> **EXERCISE TEXT**:
They’re thinking about how do they use your technology to help them achieve some type of goal or initiative or transform their business, right. So we had to think about more in terms of that stand point. Like what’s the broader story we’re trying to tell here And how are our customers really seeing value with using our analytics solutions paired with Marketo or something else, but not necessarily in that granularity, but more in terms of how is it making that business impact for their organization. It made sense that we got our customers thinking about how they use, not just one solution or two solutions, but how do they use really the suite of Adobe technology to power their businesses and organizations?
And from there, they started to give us deeper insights on how is it making a bigger impact to their bottom line. And how is it bringing together not just awareness to the practitioner that is responsible for using the technology, how do they also engage their stakeholders like their managers and their C-suites and it got all those folks involved in the program because each of our award categories, we’re very meticulous about making it about, how do we engage each of those different levels so that they were all kind of contributing and we all are recognizing them at different stages.
So for example, we have some awards categories called The Ambassador, which is all about helping or identifying customers that have a shared experience and they helped other customers be successful. We have ones that are designed for experience maker of the year, experience maker team of the year, executive of the year, et cetera. So that way we can kind of highlight all the different individuals that were responsible for helping to influence their success within the company.
Margot Leong: For putting something like this together, right, I can imagine this is not something where the planning process is essentially one month out from the event. I can imagine it probably takes just a little bit longer than that. Give me a sense of just kind of the scope of what planning typically looks like.
Kevin Lau: Yeah, I’d like to say it only takes a month, but that’s definitely not true. For us, it’s a full year cycle. Like we go from one award program ends, and then we have a little bit of a lull and then we start back up and we plan the next year. So very similar to folks that are responsible for kind of managing user conferences and stuff like that, it’s very much like a year to year cadence, right. You have to think about what’s the theme? You know, what are all the different stages? And we break it up into three areas if you want to think of it that way.
So the first stage is the ideation of what is that theme? What is that look and feel? What are the award categories? Are we shifting anything? Are we making any adjustments? Is there language that we might need to tweak to make it easier to digest? And all that kind of good stuff. And then the second phase is really the critical phase, which is the application process and that’s where it’s critical to get promotion in the door, so you have a heavy pipeline of customers that want to apply for it. You promote it actively to your different constituents, whether it’s your partners, your internal teams, et cetera. And that’s really going to be the driver to help you get the number of submissions that you need to determine who your finals and winners are.
And then the third phase, which is when it comes down to judging and selecting your candidates and then actually hosting your awards. And this year, or actually even the past year and a half, because we’ve done this two years now in a row, you know, there’s obviously this little thing that called COVID that happened, and that kind of threw a monkey wrench in everything.

> **QUESTIONS TO ANSWER**:
**a)** In the interview about the customer awards program, how long is the planning cycle for each year's program?
**b)** Carry the interview about the customer awards program forward from the point where it stops.
The listing that comes next is separate material and has nothing to do with the interview.

Saved entries:
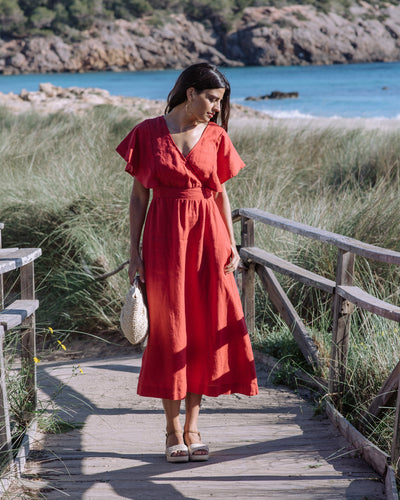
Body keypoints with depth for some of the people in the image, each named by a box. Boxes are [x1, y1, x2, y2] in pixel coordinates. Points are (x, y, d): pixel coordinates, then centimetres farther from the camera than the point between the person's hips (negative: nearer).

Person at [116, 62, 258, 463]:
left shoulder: (215, 136, 7)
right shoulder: (148, 133, 0)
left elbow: (221, 193, 11)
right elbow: (139, 195, 2)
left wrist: (231, 245, 2)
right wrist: (134, 252, -2)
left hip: (208, 237, 3)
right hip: (164, 238, -2)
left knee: (206, 329, 2)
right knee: (169, 330, 1)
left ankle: (192, 427, 13)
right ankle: (173, 430, 11)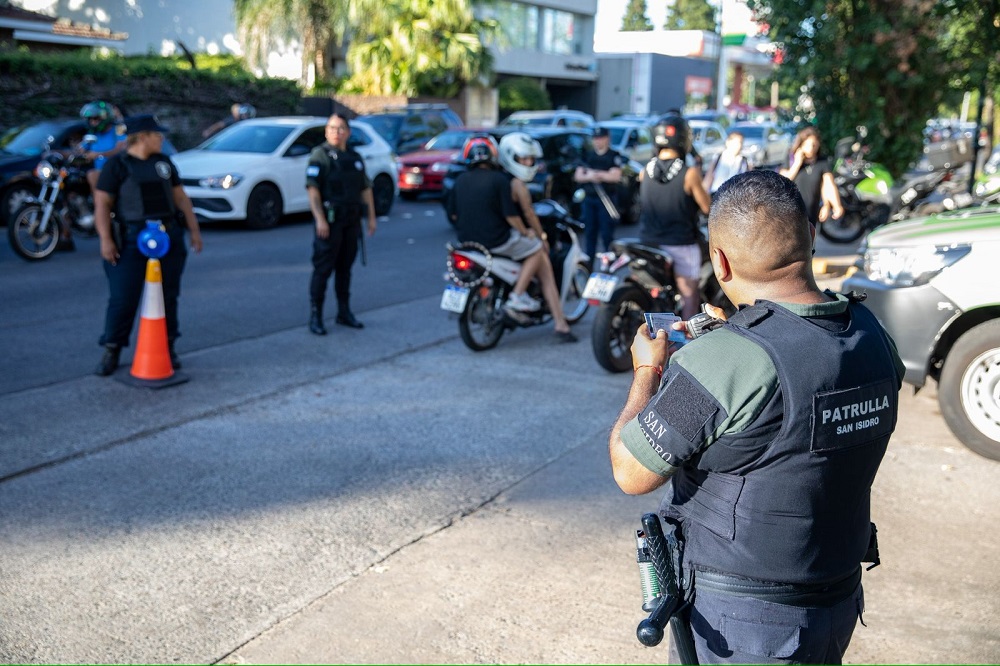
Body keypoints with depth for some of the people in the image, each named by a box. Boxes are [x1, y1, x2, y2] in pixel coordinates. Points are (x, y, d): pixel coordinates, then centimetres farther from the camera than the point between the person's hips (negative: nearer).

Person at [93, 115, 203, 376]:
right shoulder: (116, 165, -3)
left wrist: (194, 230, 10)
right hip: (131, 240, -4)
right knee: (123, 298, -5)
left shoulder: (164, 163, 13)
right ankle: (111, 351, 8)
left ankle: (167, 347, 20)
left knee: (167, 296, 8)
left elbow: (181, 198, 16)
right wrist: (105, 239, -16)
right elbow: (102, 203, -7)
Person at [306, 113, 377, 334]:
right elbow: (313, 189, -14)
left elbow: (365, 189, 19)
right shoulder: (320, 155, -5)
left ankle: (344, 312, 21)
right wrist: (320, 220, -22)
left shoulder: (355, 158, 15)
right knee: (323, 269, -5)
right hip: (329, 220, -6)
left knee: (345, 268, 12)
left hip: (352, 221, 6)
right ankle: (315, 316, 1)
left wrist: (371, 217, 12)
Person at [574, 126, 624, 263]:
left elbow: (616, 176, -12)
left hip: (606, 200, -5)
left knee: (607, 234, -4)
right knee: (589, 233, 9)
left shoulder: (614, 156, 0)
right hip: (589, 199, 5)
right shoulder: (588, 155, 13)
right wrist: (589, 177, -13)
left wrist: (596, 174, -12)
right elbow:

> **SOLVED PROBLEMS**:
**a)** It's a full year cycle.

**b)**
But historically our awards program was always coupled with our user conference, which we call Adobe Summit . And so when you think about the planning process, in some ways, it was a little bit easier because you knew exactly when the deadline was, it was always the same month in March.
And so you had to kind of work backwards to make sure that you had everything teed up and ready for for the time that you have the user conference where we have about 18,000 -20,000 people that used to go to that. And we would have like a separate ancillary event just for the awards experience, but now because of COVID, we made everything virtual. And I would say we were one of the first companies to do this successfully. I don’t want to pat my own back, the team that did this was amazing. We had a lot of help and a lot of things that we had to learn through this process. It was a great learning experience, but that helped us understand like, Hey, if we had to do this virtually again, or even in a hybrid world, we could definitely do it.
I mean, the other thing too, is I don’t necessarily want to scare anyone that is thinking about building out a customer awards program. You obviously have to start off small and then build from there. Whether you’re a startup company or you’re a lean team, you a hundred percent can do an awards program.
And there’s things that you obviously can take off to make it easier for you to accomplish it. And so I think at the end of the day, it’s just really aligning what your goals are with your stakeholders internally. If the goal is, you know, tell more stories of how your customers are being successful using technology, then you can kind of build something from there.
Margot Leong: Talk to me a little bit about the process of sourcing submissions. How do you guys get it out there in order to get the volume of submissions that you want, and if you feel comfortable sharing, you know, what is the sort of ballpark estimate of submissions that you guys are currently getting?
Kevin Lau: To answer the first part of the question, so the first time we ran this, especially as we kind of brought these award programs under one umbrella, especially if you’re going through an acquisition, it can be challenging to educate your customers because they were aware of a previous program. And then you have to kind of tell them, Hey, now it’s part of a new thing. So part of that was just kind of enabling our customers and making sure that we had different touch points. And we thought about the cadences that we engage with them through newsletters, through webinars, through our conferences, et cetera, just that awareness piece was critical.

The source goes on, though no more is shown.